Each export format strips or transforms x-* extension fields as appropriate for the target.

SchemaAnnotations

The SchemaAnnotations class manages field-level metadata extracted from x-* extension fields in the schema. Supported annotations include:

  • x-sensitive: Marks a field as containing sensitive data (used by the executor's redaction logic).
  • x-display: Hints for UI rendering.
  • x-llm-hint: Instructions or context intended for LLM consumption.

Dynamic Pydantic Model Generation

The SchemaLoader converts JSON Schema definitions into Pydantic BaseModel subclasses at runtime.

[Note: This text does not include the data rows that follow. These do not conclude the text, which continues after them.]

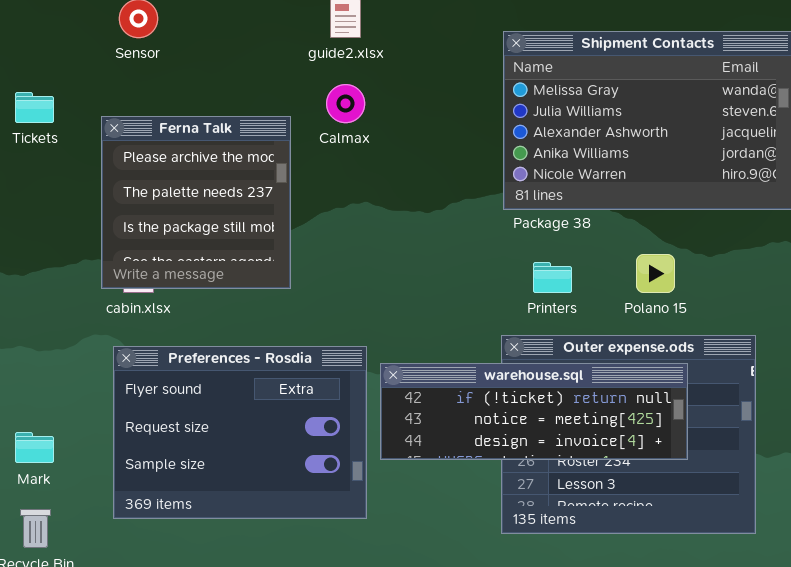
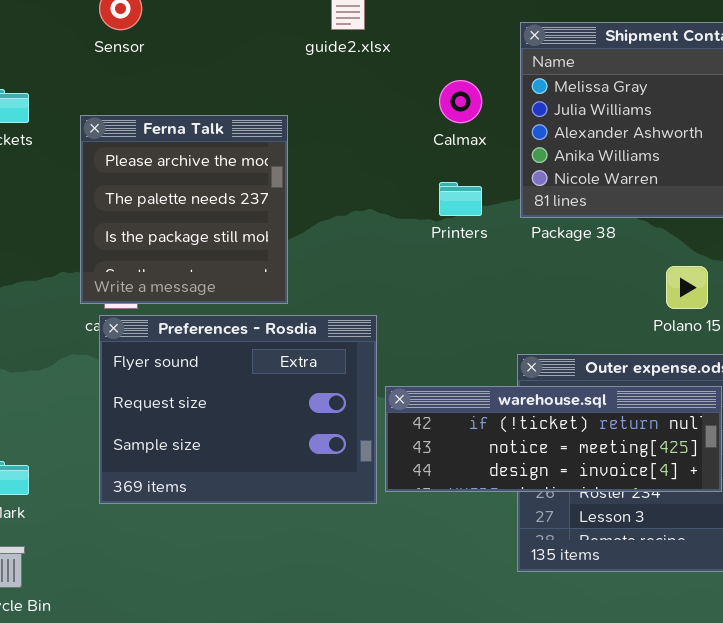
Calmax: [326,84,365,123] -> [439,80,482,123], moved
Printers: [533,262,572,293] -> [439,182,482,216], moved
Preferences - Rosdia: [113,346,367,519] -> [99,315,377,504], moved

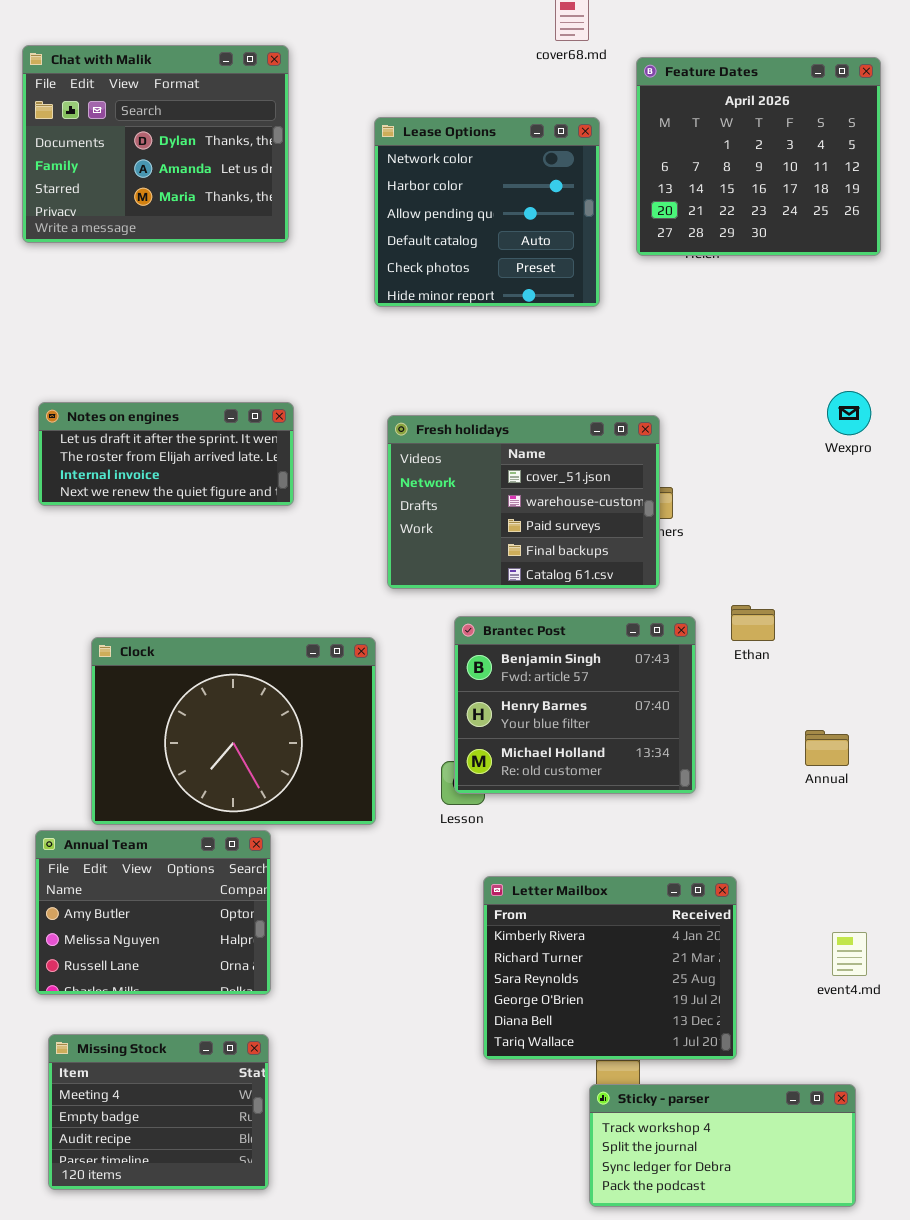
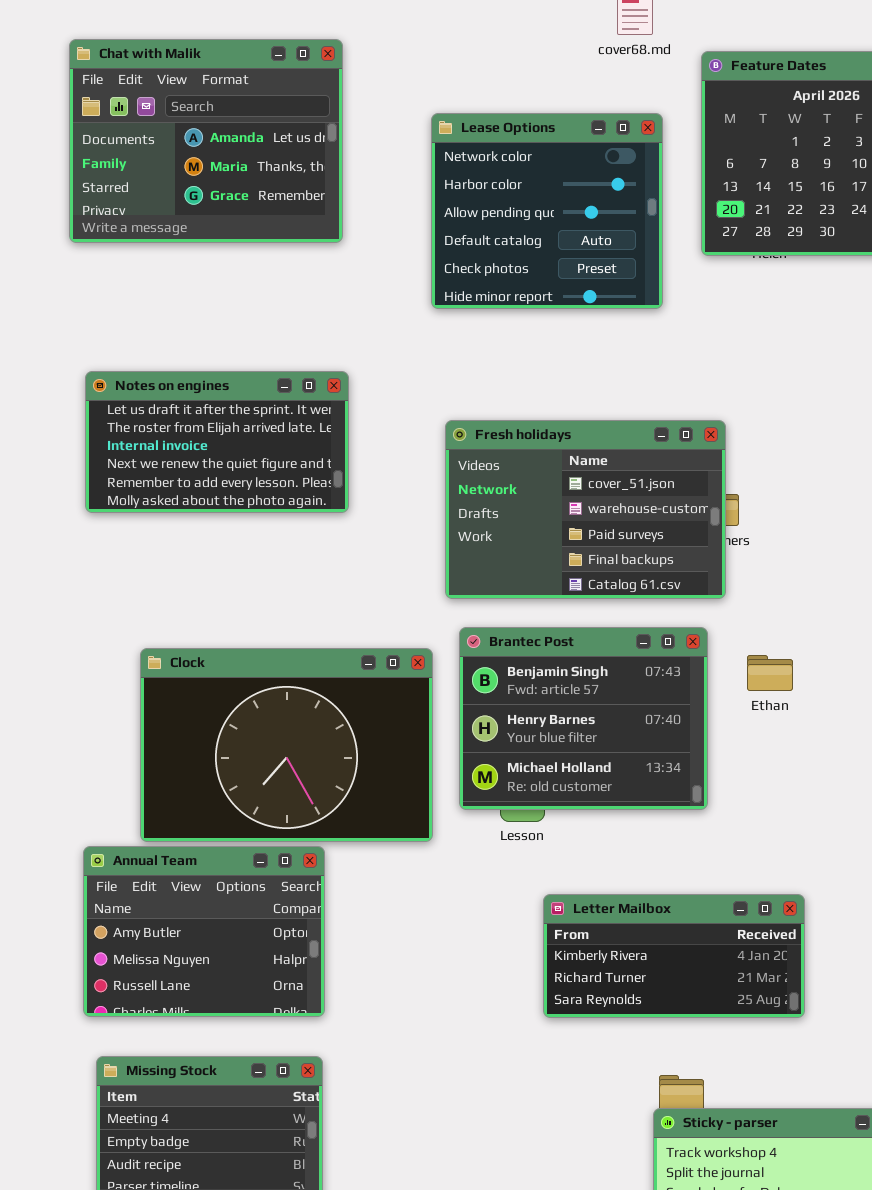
Chat with Malik: [22,45,289,243] -> [69,39,343,243], scrolled down 1 row
Notes on engines: [38,402,294,506] -> [85,371,349,513], resized
Ethan: [731,605,775,641] -> [747,655,793,691], moved
Brantec Post: [454,616,696,794] -> [459,627,708,810], moved
Letter Mailbox: [483,876,737,1060] -> [543,894,805,1018], resized

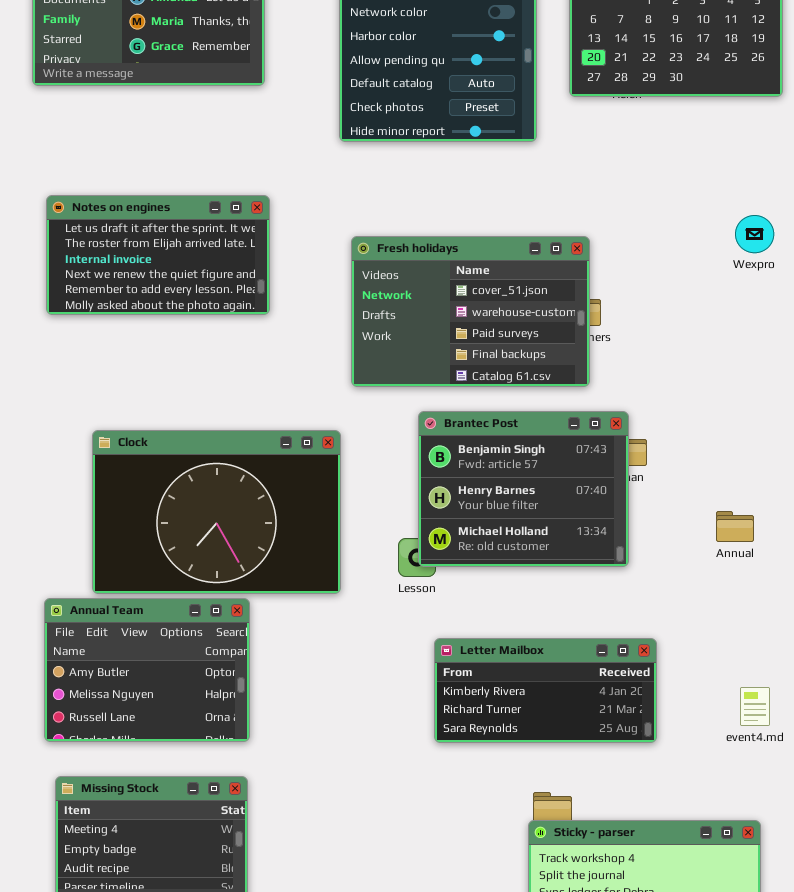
Brantec Post: [459,627,708,810] -> [418,411,629,567], moved

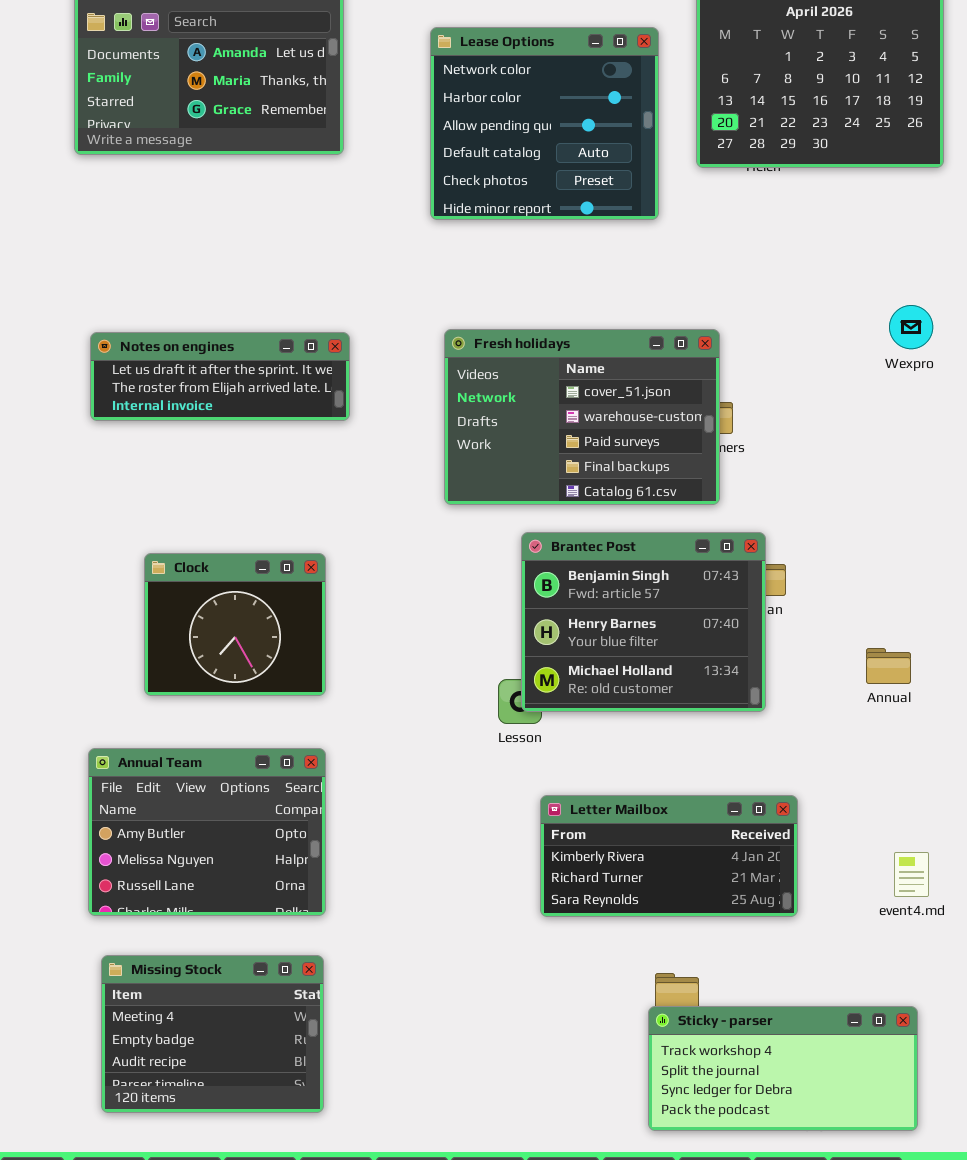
Notes on engines: [46,195,270,315] -> [90,332,350,421], resized
Clock: [92,430,341,594] -> [144,553,326,696], resized

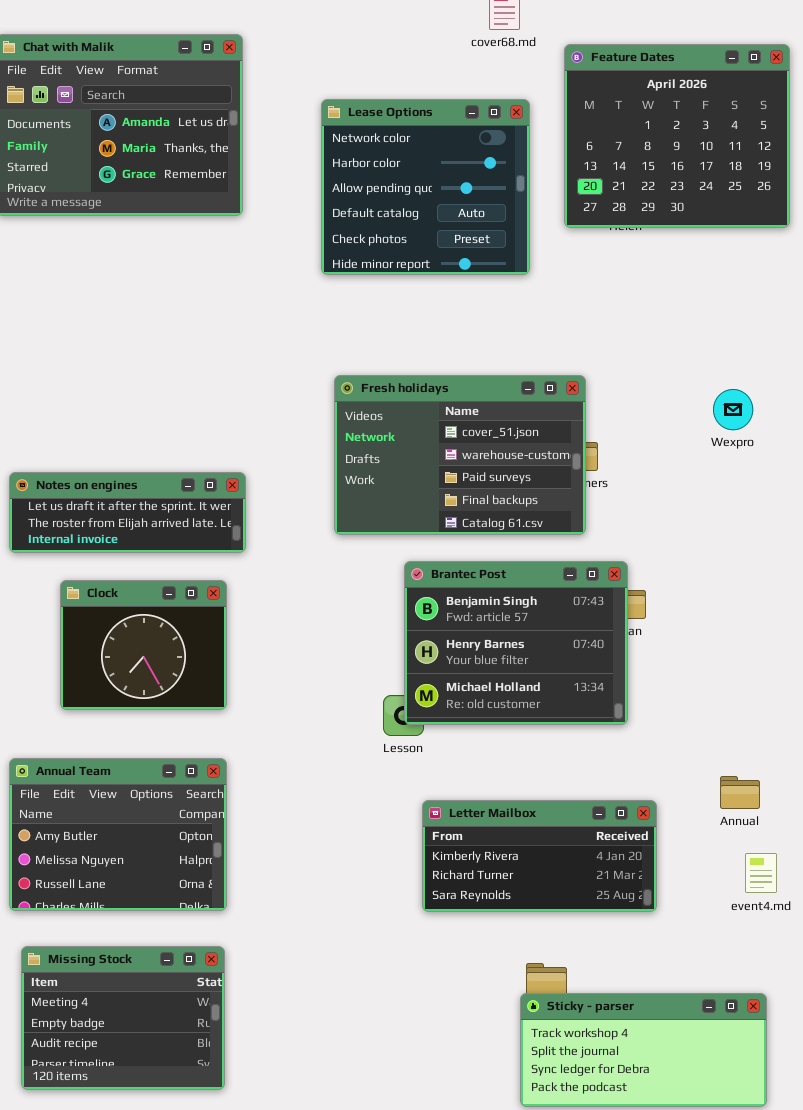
Wexpro: [889,305,933,349] -> [713,389,753,430], moved
Notes on engines: [90,332,350,421] -> [9,472,246,553], moved
Annual: [866,648,911,684] -> [720,776,760,809], moved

This process handles:

  • Primitive types, arrays, objects, and nested objects.
  • oneOf / anyOf / allOf composition via Pydantic's Union and model inheritance.
  • Required vs. optional fields, default values, and constrained types (min/max, pattern, enum).
  • Custom validators injected for fields with x-* annotations.

Strict Mode

The strict module provides a strict validation mode that rejects any fields not explicitly defined in the schema. This is useful for modules that require exact input shapes and must reject unexpected data to prevent injection or misconfiguration.

Data Flow

  1. A YAML schema file is located on disk (typically adjacent to the module definition).
  2. SchemaLoader.load() reads the YAML, parses it into a raw dictionary.
  3. RefResolver.resolve() walks the dictionary, inlining all $ref targets and detecting cycles.
  4. The resolved dictionary is converted into a Pydantic BaseModel subclass.
  5. The model is cached and returned for use by the executor (validation) or exporter (format conversion).

Key Files

File Lines Purpose
schema/loader.py 391 Primary schema loading, YAML parsing, Pydantic model generation
schema/ref_resolver.py 206 $ref resolution with circular reference detection (max_depth=32)
schema/validator.py 109 Data validation against loaded schemas
schema/exporter.py 99 Schema export to MCP, OpenAI, Anthropic, and generic formats
schema/types.py 109 Shared type definitions and schema representation classes
schema/strict.py 105 Strict validation mode implementation
schema/annotations.py 62 Field-level x-* annotation extraction and management

Dependencies

External

  • pydantic>=2.0 -- Runtime model generation and data validation.
  • pyyaml>=6.0 -- YAML schema file parsing.

Internal

  • The Executor depends on the Schema System for input/output validation (pipeline steps 5 and 8).
  • The Registry uses the Schema System to load module schemas during discovery and to generate ModuleDescriptor objects.

Testing Strategy

  • Loader tests verify that YAML schemas are correctly parsed, that resolution strategies (yaml_first, native_first, yaml_only) behave as documented, and that caching prevents redundant work.
  • RefResolver tests cover local references, cross-file references, deeply nested references, and circular reference detection. Edge cases include self-referencing schemas and reference chains that reach the max_depth=32 limit.
  • Validator tests exercise success and failure paths for all supported JSON Schema types, composition keywords (oneOf, anyOf, allOf), and strict mode rejection of unknown fields.
  • Exporter tests verify that each target format (MCP, OpenAI, Anthropic, generic) produces correct output and that x-* fields are appropriately handled per format.
  • Pydantic model generation tests confirm that dynamically created models enforce constraints (required fields, types, patterns, enums) and that x-sensitive annotations flow through to the executor's redaction logic.
  • Test naming follows the test_<unit>_<behavior> convention.